» Stated goal: Could you copy out all of the data below line for line, changing nothing?

» Provided records:
---+---

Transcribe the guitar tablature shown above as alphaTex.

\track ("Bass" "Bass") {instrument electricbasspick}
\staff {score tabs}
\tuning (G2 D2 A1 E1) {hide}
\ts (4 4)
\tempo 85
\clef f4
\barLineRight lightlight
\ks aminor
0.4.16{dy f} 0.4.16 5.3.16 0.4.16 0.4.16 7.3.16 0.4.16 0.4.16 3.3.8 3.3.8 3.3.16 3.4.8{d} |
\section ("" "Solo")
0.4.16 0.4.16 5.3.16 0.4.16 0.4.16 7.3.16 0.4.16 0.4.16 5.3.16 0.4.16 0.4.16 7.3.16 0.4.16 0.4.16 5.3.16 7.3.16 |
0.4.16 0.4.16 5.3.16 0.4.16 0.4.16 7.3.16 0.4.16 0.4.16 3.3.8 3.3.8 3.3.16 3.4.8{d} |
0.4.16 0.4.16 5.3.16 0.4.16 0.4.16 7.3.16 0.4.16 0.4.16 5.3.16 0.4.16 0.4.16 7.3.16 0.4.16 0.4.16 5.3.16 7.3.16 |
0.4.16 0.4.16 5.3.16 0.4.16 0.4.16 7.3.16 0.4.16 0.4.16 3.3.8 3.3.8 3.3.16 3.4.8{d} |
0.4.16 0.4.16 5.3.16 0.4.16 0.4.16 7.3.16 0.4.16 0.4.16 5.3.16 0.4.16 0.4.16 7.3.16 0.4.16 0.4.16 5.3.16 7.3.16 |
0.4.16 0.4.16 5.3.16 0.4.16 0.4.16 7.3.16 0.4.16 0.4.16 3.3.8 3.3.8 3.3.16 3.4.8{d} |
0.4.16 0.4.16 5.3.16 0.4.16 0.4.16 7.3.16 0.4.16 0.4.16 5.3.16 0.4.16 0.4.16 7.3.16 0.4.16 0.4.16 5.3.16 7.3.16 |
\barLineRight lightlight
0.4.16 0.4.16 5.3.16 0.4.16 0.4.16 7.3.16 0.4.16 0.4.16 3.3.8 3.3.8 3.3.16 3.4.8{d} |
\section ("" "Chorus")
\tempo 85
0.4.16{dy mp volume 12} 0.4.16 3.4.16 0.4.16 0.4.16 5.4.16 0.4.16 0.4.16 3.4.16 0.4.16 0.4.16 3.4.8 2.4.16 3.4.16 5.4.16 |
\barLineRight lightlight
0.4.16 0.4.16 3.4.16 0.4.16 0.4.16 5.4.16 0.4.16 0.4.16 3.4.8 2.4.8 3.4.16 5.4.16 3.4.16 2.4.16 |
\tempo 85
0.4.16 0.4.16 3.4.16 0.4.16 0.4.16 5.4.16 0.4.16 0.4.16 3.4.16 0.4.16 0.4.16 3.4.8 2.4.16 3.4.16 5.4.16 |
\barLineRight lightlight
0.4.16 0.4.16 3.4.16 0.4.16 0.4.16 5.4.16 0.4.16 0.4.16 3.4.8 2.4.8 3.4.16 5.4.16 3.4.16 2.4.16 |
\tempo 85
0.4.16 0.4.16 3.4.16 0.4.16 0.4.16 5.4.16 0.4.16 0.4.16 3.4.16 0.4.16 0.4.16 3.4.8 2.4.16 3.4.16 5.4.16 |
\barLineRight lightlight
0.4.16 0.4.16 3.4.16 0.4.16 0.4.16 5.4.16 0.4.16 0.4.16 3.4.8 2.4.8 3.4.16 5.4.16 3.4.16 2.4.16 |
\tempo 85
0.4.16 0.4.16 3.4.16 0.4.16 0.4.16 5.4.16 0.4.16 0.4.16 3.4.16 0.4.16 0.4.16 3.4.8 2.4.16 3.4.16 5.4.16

---+---

» Expected answer:
Transcribe the guitar tablature shown above as alphaTex.

\track ("Bass" "Bass") {instrument electricbasspick}
\staff {score tabs}
\tuning (G2 D2 A1 E1) {hide}
\ts (4 4)
\tempo 85
\clef f4
\barLineRight lightlight
\ks aminor
0.4.16{dy f} 0.4.16 5.3.16 0.4.16 0.4.16 7.3.16 0.4.16 0.4.16 3.3.8 3.3.8 3.3.16 3.4.8{d} |
\section ("" "Solo")
0.4.16 0.4.16 5.3.16 0.4.16 0.4.16 7.3.16 0.4.16 0.4.16 5.3.16 0.4.16 0.4.16 7.3.16 0.4.16 0.4.16 5.3.16 7.3.16 |
0.4.16 0.4.16 5.3.16 0.4.16 0.4.16 7.3.16 0.4.16 0.4.16 3.3.8 3.3.8 3.3.16 3.4.8{d} |
0.4.16 0.4.16 5.3.16 0.4.16 0.4.16 7.3.16 0.4.16 0.4.16 5.3.16 0.4.16 0.4.16 7.3.16 0.4.16 0.4.16 5.3.16 7.3.16 |
0.4.16 0.4.16 5.3.16 0.4.16 0.4.16 7.3.16 0.4.16 0.4.16 3.3.8 3.3.8 3.3.16 3.4.8{d} |
0.4.16 0.4.16 5.3.16 0.4.16 0.4.16 7.3.16 0.4.16 0.4.16 5.3.16 0.4.16 0.4.16 7.3.16 0.4.16 0.4.16 5.3.16 7.3.16 |
0.4.16 0.4.16 5.3.16 0.4.16 0.4.16 7.3.16 0.4.16 0.4.16 3.3.8 3.3.8 3.3.16 3.4.8{d} |
0.4.16 0.4.16 5.3.16 0.4.16 0.4.16 7.3.16 0.4.16 0.4.16 5.3.16 0.4.16 0.4.16 7.3.16 0.4.16 0.4.16 5.3.16 7.3.16 |
\barLineRight lightlight
0.4.16 0.4.16 5.3.16 0.4.16 0.4.16 7.3.16 0.4.16 0.4.16 3.3.8 3.3.8 3.3.16 3.4.8{d} |
\section ("" "Chorus")
\tempo 85
0.4.16{dy mp volume 12} 0.4.16 3.4.16 0.4.16 0.4.16 5.4.16 0.4.16 0.4.16 3.4.16 0.4.16 0.4.16 3.4.8 2.4.16 3.4.16 5.4.16 |
\barLineRight lightlight
0.4.16 0.4.16 3.4.16 0.4.16 0.4.16 5.4.16 0.4.16 0.4.16 3.4.8 2.4.8 3.4.16 5.4.16 3.4.16 2.4.16 |
\tempo 85
0.4.16 0.4.16 3.4.16 0.4.16 0.4.16 5.4.16 0.4.16 0.4.16 3.4.16 0.4.16 0.4.16 3.4.8 2.4.16 3.4.16 5.4.16 |
\barLineRight lightlight
0.4.16 0.4.16 3.4.16 0.4.16 0.4.16 5.4.16 0.4.16 0.4.16 3.4.8 2.4.8 3.4.16 5.4.16 3.4.16 2.4.16 |
\tempo 85
0.4.16 0.4.16 3.4.16 0.4.16 0.4.16 5.4.16 0.4.16 0.4.16 3.4.16 0.4.16 0.4.16 3.4.8 2.4.16 3.4.16 5.4.16 |
\barLineRight lightlight
0.4.16 0.4.16 3.4.16 0.4.16 0.4.16 5.4.16 0.4.16 0.4.16 3.4.8 2.4.8 3.4.16 5.4.16 3.4.16 2.4.16 |
\tempo 85
0.4.16 0.4.16 3.4.16 0.4.16 0.4.16 5.4.16 0.4.16 0.4.16 3.4.16 0.4.16 0.4.16 3.4.8 2.4.16 3.4.16 5.4.16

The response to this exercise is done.